Dr. Berwick has also centered on the larger problem of measurement in healthcare - it is primarily focused on the financial health of the hospital, not the patient:
"My plea is to take the spotlight off finance and profit as the primary responsibility or activity of senior leaders because I believe we will never solve the problem of cost and finance by focusing cost and finance. We're going to have to solve that problem by focusing on the design and redesign of healthcare and the improvement of its quality."
Laboratory leadership is similarly distorted, often focused on the sticker price of an instrument, while being blind to the long-term costs of purchasing a collection of "cheap-but-bad" methods. Laboratories that invest in high quality save money for the entire organization, not just their own departmental budget. Laboratories that go with the lowest bid often hemorrhage their errors into the patient care pathway. Saving pennies on reagent can end up costing thousands in patient care.
Dr. Wachter ends his op-ed by quoting the father of quality measurement, Dr.

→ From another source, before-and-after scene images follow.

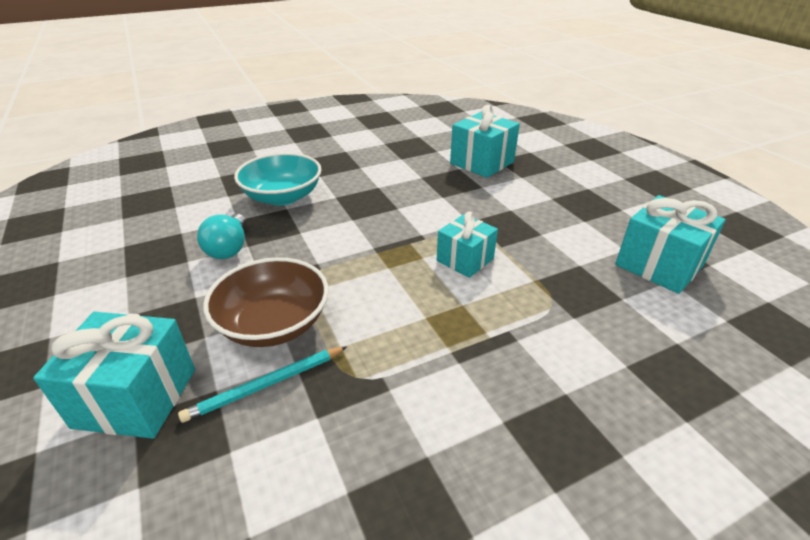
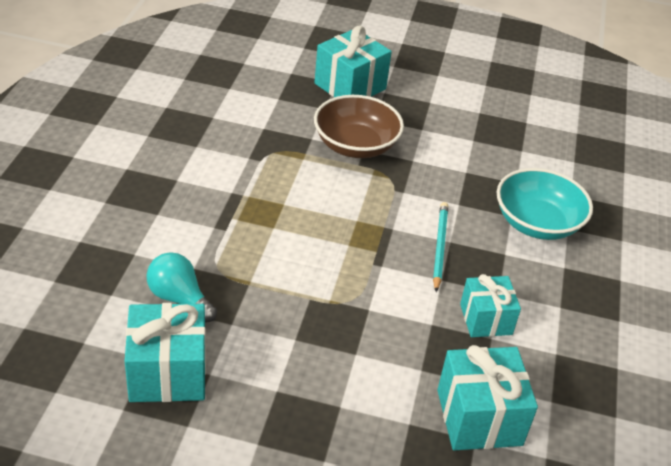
camera: 125 degrees right, 5 degrees up
turquoise pencil [178,346,347,423] -> turquoise pencil moved to [433,202,448,292]
turquoise light bulb [197,214,246,259] -> turquoise light bulb moved to [146,252,217,323]
turquoise gift [437,211,498,278] -> turquoise gift moved to [460,274,521,337]

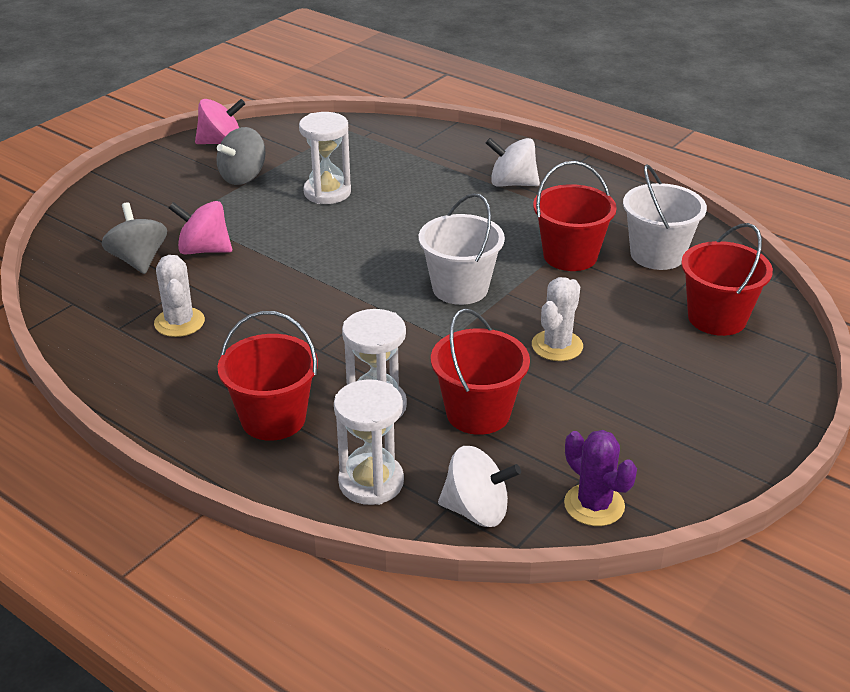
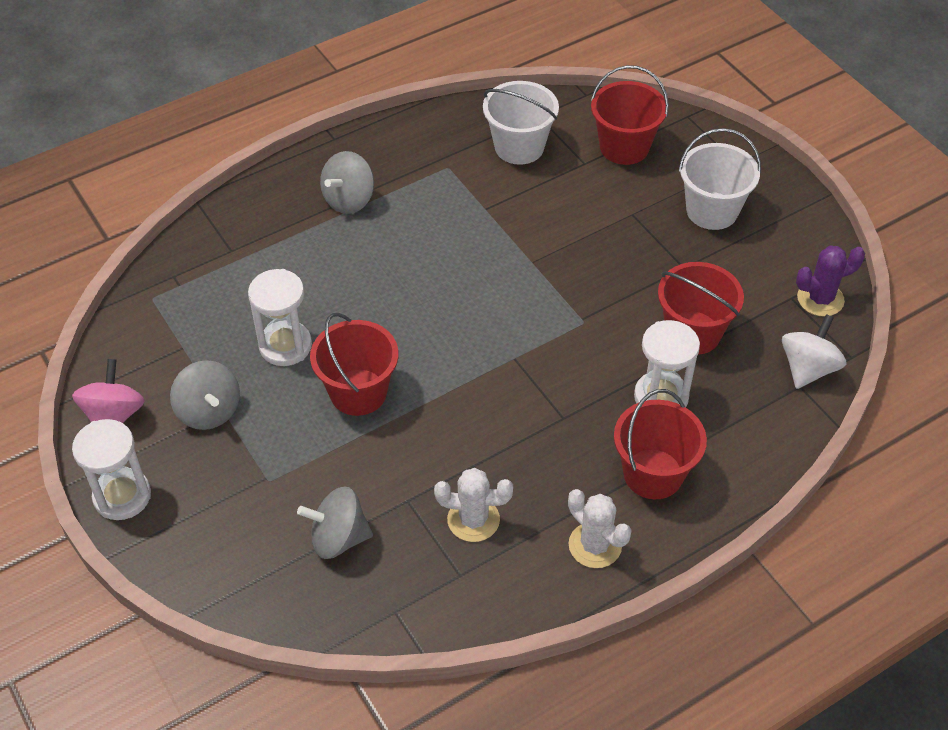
camera: 70 degrees left, 15 degrees up
pink spinning top [169,201,232,255] -> none
white hourglass [334,379,404,505] -> white hourglass moved to [72,419,151,520]
white bucket [419,193,505,305] -> white bucket moved to [679,128,761,230]
white spinning top [486,138,540,187] -> grey spinning top [320,151,374,214]
white cactus [532,277,583,361] -> white cactus moved to [568,489,632,568]
red bucket [533,161,617,271] -> red bucket moved to [310,313,398,416]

Donabedian:
"Avedis Donabedian, a professor at the University of Michigan’s School of Public Health, was a towering figure in the field of quality measurement. He developed what is known as Donabedian’s triad, which states that quality can be measured by looking at outcomes (how the subjects fared), processes (what was done) and structures (how the work was organized). In 2000, shortly before he died, he was asked about his view of quality. What this hard-nosed scientist answered is shocking at first, then somehow seems obvious.
"'The secret of quality is love,' he said."
The secret of quality metrics is not to fall in love with the measurements and statistics themselves, but to remember that they are only a means to a more important end. It's all about our patients and our loved ones.